Just One Shirt

Combining my three blogs included my Neglected Seeds where I post about things that “give me pause for thought”.  One such thing just occurred.  I was flipping through an issue of Britain and came across an article of tidbits about the London Olympics.  Here’s what I read:  “In 1948, post-war measures still had a huge impact on everyday British life.  However, if you were fortunate enough to make the British Olympic team, these hardships were somewhat lessened.  Along with extra food rations, one particular perk for athletes was the Olympic uniform.  At a time when citizens were limited to a single new shirt or blouse every 20 months, the uniform was an effective wardrobe jackpot.”  Can you imagine only one new shirt every 20 months!

Going through some old photos, still mulling over the one shirt/20 months, I came across this photo of me in 1982. 

I purchased that t-shirt at the San Diego Zoo in 1976.  And my daughter still wears it today — although, I will have to say, probably not out in public.  That’s a lot of years for one shirt.  And it got me thinking — why can’t all of our clothes be like that shirt — with a history and a LONG life.  I look in my closet now, and it’s packed with shirts.

And why?  I can’t come up with a good reason.   No idea why I would continue to buy shirts when I have so many.  Maybe if we didn’t need so many, we would be willing to pay more and buy “Made in the USA”.  My goal is to pay attention when I think I need to buy new clothes and determine just what is actually going on — and maybe stop it before it happens.  I’ll keep you posted when I get the next urge.  What’s in your closet?


  1. Can I come play in your closet? Just kidding – my closet bears a good resemblance to yours and I make myself clean it out on a regular basis and donate the culled items to my local Goodwill. Maybe we like to shop, maybe shopping fills a need, or maybe these particular old shirts have strong emotional attachments (I still have a few items from the 1970s packed away, too).

    • Constance Rawlins says:

      Thanks for stopping by, Sue. Good for you cleaning and donating. Obviously, that’s whay I need to do!

  2. We are all guilty of having more than we need. I do occasionally weed out and donate to Goodwill, but not often enough. Good post.

  3. Morning Connie,
    Great observation! I am reading a book right now by Jen Hatmaker called, “7, An Experimental Mutiny Against Excess.” She asked herself the same question about clothing as well as food, possessions, media, waste, spending and stress. She is absolutely hilarious! I highly recommend it!

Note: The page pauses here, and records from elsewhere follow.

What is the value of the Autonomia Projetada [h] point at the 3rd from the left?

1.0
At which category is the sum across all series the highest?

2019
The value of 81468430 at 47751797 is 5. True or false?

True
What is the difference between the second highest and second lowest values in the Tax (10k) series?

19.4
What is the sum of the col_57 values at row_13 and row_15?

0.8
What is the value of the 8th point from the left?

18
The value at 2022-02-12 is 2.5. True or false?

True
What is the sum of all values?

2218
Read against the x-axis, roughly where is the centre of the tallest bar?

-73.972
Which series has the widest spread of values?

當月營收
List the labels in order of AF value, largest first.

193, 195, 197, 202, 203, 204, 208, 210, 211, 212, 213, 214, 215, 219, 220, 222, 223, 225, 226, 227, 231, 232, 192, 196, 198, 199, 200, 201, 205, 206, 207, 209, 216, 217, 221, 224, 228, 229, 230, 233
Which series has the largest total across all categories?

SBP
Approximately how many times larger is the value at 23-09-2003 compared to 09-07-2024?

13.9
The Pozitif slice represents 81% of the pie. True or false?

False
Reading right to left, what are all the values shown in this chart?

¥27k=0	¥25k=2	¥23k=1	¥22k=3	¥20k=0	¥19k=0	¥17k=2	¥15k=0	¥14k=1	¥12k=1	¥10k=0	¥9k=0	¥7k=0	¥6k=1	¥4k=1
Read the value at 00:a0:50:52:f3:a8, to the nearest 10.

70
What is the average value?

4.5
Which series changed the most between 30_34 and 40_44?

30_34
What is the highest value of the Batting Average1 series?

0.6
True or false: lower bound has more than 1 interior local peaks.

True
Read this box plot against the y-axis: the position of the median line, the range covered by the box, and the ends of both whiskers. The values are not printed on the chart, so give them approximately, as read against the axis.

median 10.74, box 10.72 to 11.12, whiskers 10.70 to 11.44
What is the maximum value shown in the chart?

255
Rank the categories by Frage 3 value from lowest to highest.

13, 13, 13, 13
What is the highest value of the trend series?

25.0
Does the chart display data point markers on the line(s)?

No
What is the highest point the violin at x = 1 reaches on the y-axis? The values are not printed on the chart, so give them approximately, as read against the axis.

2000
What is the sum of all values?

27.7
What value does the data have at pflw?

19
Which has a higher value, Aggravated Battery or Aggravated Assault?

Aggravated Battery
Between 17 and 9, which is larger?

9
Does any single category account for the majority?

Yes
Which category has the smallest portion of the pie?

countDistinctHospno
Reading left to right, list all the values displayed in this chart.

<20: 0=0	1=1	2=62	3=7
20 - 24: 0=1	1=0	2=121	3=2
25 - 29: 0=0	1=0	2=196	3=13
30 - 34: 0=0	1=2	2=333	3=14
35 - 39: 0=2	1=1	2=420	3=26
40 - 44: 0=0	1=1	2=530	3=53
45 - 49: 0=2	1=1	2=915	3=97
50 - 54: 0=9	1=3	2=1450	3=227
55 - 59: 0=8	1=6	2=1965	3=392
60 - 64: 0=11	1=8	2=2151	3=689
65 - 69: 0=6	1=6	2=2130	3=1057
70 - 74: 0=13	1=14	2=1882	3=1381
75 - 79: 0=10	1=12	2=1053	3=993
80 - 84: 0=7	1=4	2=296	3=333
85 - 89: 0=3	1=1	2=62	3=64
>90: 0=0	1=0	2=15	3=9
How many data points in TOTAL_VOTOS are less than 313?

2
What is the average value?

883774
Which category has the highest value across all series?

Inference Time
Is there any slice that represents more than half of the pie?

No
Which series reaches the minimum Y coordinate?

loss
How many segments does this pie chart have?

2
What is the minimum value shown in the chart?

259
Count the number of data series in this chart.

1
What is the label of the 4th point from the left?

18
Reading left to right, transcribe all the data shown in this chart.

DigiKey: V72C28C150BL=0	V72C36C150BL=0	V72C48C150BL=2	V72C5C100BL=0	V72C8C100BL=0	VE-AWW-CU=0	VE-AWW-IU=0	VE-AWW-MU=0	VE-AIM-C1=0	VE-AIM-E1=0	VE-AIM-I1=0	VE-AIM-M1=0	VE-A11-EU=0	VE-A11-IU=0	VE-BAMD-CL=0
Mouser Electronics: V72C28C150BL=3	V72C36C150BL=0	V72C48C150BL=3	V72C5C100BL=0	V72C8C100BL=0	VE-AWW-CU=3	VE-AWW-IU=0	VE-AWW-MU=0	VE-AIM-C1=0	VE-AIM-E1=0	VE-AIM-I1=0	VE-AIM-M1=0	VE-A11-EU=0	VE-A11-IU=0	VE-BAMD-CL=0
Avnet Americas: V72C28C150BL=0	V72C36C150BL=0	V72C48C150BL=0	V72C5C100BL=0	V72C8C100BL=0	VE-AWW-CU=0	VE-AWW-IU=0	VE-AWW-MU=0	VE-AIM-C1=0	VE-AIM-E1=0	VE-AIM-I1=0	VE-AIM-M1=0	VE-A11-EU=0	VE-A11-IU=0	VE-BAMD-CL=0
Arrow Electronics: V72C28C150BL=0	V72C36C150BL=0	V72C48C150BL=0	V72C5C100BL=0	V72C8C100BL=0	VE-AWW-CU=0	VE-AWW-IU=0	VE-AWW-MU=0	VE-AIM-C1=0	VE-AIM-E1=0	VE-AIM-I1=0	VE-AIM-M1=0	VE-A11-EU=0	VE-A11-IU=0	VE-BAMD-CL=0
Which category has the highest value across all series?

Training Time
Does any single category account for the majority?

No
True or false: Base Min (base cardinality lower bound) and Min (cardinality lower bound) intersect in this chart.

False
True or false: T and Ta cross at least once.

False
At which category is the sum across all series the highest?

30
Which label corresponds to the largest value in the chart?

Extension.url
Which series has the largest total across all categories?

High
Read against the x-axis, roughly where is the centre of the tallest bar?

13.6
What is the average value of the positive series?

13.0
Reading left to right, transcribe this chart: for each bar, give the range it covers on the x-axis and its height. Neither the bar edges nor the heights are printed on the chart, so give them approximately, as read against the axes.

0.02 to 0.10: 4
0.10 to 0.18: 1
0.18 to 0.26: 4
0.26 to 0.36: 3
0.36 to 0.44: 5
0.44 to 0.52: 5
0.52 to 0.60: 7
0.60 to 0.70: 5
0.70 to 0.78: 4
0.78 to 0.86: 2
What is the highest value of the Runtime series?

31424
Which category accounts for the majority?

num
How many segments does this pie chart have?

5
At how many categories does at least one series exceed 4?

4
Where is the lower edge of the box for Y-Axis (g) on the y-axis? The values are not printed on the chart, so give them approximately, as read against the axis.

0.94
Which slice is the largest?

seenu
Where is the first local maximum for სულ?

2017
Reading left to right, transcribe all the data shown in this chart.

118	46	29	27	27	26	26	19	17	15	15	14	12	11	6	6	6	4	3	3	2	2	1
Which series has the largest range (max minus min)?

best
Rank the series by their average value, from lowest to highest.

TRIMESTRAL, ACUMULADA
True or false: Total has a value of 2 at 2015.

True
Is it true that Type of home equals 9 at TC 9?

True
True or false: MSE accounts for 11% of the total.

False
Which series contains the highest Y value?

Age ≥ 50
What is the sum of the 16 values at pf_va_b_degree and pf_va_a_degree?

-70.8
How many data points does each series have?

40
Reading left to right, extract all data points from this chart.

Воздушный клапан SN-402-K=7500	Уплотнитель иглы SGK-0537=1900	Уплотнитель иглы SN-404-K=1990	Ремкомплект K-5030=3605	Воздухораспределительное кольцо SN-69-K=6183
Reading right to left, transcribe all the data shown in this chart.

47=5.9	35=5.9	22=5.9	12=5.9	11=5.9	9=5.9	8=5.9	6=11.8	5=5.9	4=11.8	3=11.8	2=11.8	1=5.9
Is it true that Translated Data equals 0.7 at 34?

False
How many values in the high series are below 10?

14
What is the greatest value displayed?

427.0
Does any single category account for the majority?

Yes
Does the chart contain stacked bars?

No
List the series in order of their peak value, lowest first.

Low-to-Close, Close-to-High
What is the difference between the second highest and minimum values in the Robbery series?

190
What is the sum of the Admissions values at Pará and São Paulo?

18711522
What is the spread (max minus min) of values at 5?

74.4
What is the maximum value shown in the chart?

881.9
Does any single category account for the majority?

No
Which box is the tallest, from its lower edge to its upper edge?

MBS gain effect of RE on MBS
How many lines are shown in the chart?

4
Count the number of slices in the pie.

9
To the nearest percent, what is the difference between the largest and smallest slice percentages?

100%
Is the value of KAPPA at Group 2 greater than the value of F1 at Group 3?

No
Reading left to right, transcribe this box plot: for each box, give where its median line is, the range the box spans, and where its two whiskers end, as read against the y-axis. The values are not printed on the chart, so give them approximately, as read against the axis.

    • Constance Rawlins says:

      Hi Jill, I can’t wait to read that book — sounds like just what I need. Thanks for stopping by.

  4. Connie,

    I was trying to find a shirt today and was so down about it because I have tons of shirts but either don’t really like them anymore or they don’t fit right or their more “work” shirts…I need to get rid of them–they are not being worn! Purple Heart is coming for a pick-up in a few weeks, so you’ve inspired me to purge and donate!


    • Constance Rawlins says:

      Thanks for stopping by, Jill. I have a ton of stuff to get rid of too, but I’m really trying to figure why I got them all in the first place.

  5. Its funny-I was looking in my closet this morning. My style of clothing has changed since I started my creative journey. I will be getting rid of a lot of clothes because I like the new way better.

    • Constance Rawlins says:

      Thanks for stopping by, Teresa! Sometimes if I keep something long enough, I like it again. 🙂

  6. i like it here, this beautiful place you’ve built.
    especially the whole yummy idea
    of living within your harvest.
    and i like the way you think:)
    joy to you,

  7. What a gorgeous post – it really resonated with me! I live in an small town where a lot of people live alternate lifestyles and the charity store is one of the favourite fashion shops in town. I rather struggle with this, but I do try to get real about what I need materially. Clothes are a hard one. It’s so easy to see something that you love and just swipe the card!
    Thinking about how people coped in days gone by really sharpens our perceptions of what we do now, hey?